→ **Consigne 1**: Reproduisez fidèlement le passage de l'extrait sur la mécanique nouvelle qui va de « Il est donc » jusqu'à « le veut celle-là. » inclus.
→ **Consigne 2**:
Pour chaque affirmation, indiquez par oui ou par non si elle concorde avec l'extrait sur la mécanique nouvelle, puis citez les mots décisifs de celui-ci.
(a) Les rayons X ont une longueur d'onde plus courte que celle de la lumière.
(b) Les rayons X proviennent des électrons extérieurs de l'atome.
(c) Lavoisier a vérifié l'invariabilité de la masse à l'aide de la balance.
→ **Consigne 3**: Traduisez en anglais cette phrase de l'extrait sur la mécanique nouvelle : « Lavoisier nous a enseigné que la matière ne peut se créer ni se détruire, qu’elle se conserve. »

→ **Extrait source**:
######

Mais ce n’est pas tout. J’ai expliqué ici même récemment que les rayons X sont des ondes analogues à la lumière, de même origine, mais de longueur d’onde beaucoup plus courte, c’est-à-dire d’une plus grande fréquence. Donc, tandis que la lumière provient des électrons extérieurs de ce petit système solaire en miniature qu’est l’atome, les rayons X proviennent des électrons les plus rapides, c’est-à-dire les plus près du centre. Il s’ensuit que la structure particulière des raies fines, due à la variation de la masse électronique avec la vitesse, doit être bien plus marquée encore pour les raies des rayons X que pour les raies spectrales de la lumière. C’est effectivement ce que l’expérience a constaté et démontré, et les chiffres caractérisant les faits observés correspondent exactement aux calculs de la mécanique nouvelle, à la variation prévue de la masse avec la vitesse.

Il est donc établi que les phénomènes qui ont lieu dans le microcosme de chaque atome obéissent aux lois de la mécanique nouvelle, et non de l’ancienne, et qu’en particulier les masses en mouvement y varient comme le veut celle-là.

L’expérience, « source unique de la vérité, » a prononcé.

Nous voilà bien loin des idées naguère courantes. Lavoisier nous a enseigné que la matière ne peut se créer ni se détruire, qu’elle se conserve. Ce qu’il a voulu dire par-là, c’est que la masse est invariable, et il l’a vérifié avec la balance. Et voici maintenant que les corps n’ont peut-être plus de masse, — si elle est entièrement d’origine électro-magnétique, — et voici en tout cas que cette masse n’est plus invariable. Cela ne veut pas dire que la loi de Lavoisier n’ait plus de sens. Il subsiste quelque chose qui se confond avec la masse aux petites vitesses.

######

→ **Bloc de données**:
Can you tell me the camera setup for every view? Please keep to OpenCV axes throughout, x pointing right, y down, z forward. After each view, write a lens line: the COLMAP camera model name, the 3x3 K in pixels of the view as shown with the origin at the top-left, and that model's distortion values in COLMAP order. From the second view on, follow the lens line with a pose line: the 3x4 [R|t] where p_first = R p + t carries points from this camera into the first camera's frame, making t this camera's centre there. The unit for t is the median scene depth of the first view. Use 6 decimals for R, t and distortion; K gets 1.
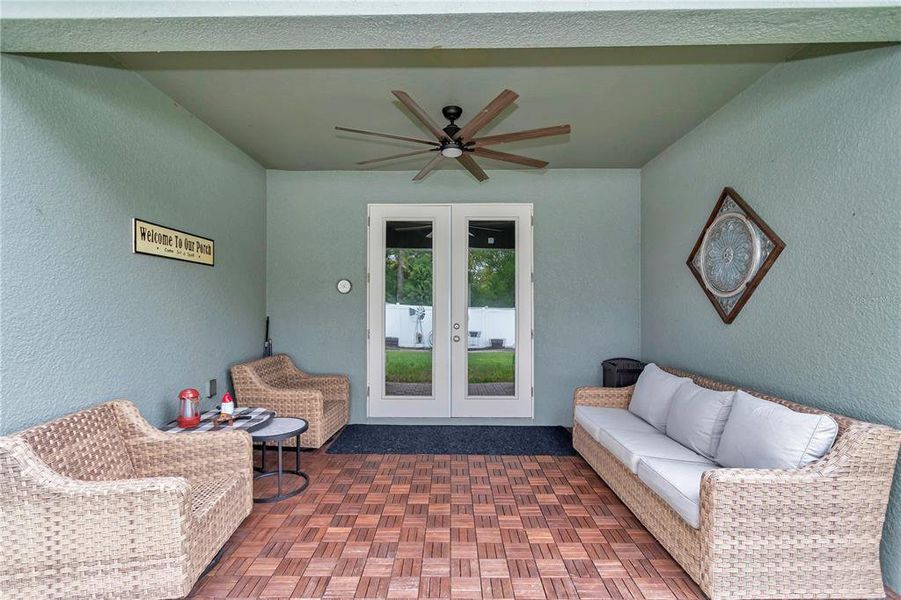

######

→ **Réponse attendue 1**:
Il est donc établi que les phénomènes qui ont lieu dans le microcosme de chaque atome obéissent aux lois de la mécanique nouvelle, et non de l’ancienne, et qu’en particulier les masses en mouvement y varient comme le veut celle-là.

→ **Réponse attendue 2**:
(a) Oui : « de longueur d’onde beaucoup plus courte ».
(b) Non : « les rayons X proviennent des électrons les plus rapides, c’est-à-dire les plus près du centre ».
(c) Oui : « il l’a vérifié avec la balance ».

→ **Réponse attendue 3**: Lavoisier taught us that matter can be neither created nor destroyed, that it is conserved.